From the listing below, reproduce word for word the lines starting with the one that contains "name author: (J." and continuing through the one that contains "locality: Santa Barbara".

>> Start Listed entries

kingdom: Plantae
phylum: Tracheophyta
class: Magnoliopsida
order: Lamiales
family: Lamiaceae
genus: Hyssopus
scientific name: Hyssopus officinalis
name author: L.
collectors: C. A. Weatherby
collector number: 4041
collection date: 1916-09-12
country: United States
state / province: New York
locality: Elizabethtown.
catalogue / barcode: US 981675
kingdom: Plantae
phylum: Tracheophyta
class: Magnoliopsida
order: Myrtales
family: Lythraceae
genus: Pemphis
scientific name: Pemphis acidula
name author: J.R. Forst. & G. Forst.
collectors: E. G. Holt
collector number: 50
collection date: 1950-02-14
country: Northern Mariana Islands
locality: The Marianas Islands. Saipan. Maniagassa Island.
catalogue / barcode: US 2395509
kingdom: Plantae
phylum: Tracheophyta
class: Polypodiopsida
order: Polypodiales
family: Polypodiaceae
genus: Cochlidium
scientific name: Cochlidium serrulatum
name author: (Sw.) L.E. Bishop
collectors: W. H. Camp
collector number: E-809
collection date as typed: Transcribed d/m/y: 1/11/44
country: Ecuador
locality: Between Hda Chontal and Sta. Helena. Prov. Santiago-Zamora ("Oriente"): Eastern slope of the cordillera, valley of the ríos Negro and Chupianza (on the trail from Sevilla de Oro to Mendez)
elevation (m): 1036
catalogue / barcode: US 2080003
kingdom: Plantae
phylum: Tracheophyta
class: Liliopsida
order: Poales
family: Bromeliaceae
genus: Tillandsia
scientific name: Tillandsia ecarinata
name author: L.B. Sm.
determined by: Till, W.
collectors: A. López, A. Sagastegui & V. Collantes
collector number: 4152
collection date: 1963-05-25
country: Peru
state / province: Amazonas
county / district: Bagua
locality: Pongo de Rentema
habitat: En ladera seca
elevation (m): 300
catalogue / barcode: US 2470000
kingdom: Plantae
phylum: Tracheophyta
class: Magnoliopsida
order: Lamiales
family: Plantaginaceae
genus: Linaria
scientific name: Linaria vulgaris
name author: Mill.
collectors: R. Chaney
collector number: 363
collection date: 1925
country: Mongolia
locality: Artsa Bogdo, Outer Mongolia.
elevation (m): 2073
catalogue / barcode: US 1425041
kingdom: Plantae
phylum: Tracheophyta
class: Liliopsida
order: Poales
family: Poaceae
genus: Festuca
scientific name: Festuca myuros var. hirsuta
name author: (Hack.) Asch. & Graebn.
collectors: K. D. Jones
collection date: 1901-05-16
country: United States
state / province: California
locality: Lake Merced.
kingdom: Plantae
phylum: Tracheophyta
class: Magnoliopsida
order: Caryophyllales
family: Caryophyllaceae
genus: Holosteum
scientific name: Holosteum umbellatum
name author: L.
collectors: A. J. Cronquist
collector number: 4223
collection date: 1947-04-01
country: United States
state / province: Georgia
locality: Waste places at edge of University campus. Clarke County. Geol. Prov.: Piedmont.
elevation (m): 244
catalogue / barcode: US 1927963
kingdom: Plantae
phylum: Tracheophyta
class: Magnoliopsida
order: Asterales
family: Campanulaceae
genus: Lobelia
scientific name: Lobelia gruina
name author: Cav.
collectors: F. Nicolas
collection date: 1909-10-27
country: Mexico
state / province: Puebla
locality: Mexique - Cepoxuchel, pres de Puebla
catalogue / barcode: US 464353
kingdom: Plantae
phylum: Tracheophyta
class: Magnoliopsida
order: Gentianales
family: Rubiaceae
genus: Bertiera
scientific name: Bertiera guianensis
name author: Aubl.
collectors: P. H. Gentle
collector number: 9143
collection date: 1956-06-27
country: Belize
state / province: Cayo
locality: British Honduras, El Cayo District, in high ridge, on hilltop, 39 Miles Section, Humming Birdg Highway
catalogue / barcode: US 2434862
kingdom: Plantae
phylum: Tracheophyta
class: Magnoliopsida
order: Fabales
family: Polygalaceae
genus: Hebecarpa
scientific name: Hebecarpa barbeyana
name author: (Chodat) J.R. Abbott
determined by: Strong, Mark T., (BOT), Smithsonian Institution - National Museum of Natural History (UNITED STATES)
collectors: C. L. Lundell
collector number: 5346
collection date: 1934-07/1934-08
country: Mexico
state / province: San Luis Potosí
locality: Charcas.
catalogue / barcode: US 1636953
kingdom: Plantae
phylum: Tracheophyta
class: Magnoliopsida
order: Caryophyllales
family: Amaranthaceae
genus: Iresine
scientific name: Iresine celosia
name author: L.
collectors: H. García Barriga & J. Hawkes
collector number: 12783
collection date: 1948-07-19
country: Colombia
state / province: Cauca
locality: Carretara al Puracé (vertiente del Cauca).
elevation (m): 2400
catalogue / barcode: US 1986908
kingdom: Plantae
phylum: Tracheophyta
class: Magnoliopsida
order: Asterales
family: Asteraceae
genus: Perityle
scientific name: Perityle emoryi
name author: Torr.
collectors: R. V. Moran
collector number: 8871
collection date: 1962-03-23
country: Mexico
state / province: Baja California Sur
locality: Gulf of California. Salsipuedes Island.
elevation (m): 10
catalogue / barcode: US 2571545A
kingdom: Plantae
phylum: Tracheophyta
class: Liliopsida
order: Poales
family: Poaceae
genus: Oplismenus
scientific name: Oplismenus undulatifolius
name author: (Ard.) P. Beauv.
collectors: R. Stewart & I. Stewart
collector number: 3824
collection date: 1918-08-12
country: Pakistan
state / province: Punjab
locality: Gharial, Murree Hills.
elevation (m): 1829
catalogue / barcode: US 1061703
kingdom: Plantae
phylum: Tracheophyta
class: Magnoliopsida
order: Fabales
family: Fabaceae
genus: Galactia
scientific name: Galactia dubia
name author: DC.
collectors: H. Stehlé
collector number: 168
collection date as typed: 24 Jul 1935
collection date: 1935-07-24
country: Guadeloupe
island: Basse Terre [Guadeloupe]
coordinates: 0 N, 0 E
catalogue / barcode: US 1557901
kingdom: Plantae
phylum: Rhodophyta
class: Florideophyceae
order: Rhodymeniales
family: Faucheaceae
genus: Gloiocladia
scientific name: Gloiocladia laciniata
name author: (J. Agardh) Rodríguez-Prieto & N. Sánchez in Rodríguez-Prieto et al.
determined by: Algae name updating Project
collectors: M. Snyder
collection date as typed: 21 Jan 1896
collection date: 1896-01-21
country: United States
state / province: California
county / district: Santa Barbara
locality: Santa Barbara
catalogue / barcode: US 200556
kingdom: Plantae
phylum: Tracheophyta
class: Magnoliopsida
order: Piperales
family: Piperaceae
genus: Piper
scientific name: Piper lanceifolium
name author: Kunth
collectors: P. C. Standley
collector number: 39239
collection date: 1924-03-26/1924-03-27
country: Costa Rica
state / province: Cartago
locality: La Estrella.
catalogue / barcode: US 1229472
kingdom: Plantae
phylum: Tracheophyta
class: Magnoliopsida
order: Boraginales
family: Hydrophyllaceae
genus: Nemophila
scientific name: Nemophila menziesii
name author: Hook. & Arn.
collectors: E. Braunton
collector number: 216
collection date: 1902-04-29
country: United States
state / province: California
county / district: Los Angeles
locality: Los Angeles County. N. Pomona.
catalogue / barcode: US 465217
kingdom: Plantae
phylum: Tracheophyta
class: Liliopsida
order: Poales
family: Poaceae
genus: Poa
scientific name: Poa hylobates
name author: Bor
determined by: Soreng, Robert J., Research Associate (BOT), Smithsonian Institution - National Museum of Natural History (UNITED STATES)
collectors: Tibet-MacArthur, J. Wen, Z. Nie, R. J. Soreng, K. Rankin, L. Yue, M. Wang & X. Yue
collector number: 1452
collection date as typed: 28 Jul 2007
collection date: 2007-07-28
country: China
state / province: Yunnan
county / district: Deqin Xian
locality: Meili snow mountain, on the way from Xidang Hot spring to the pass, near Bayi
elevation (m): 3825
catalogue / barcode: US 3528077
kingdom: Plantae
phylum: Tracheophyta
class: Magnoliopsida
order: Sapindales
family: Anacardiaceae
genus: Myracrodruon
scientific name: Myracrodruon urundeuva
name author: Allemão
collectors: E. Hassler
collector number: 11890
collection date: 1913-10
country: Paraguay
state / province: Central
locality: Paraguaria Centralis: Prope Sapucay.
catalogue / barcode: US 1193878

>> End Listed entries

§ **Result of this task**:
name author: (J. Agardh) Rodríguez-Prieto & N. Sánchez in Rodríguez-Prieto et al.
determined by: Algae name updating Project
collectors: M. Snyder
collection date as typed: 21 Jan 1896
collection date: 1896-01-21
country: United States
state / province: California
county / district: Santa Barbara
locality: Santa Barbara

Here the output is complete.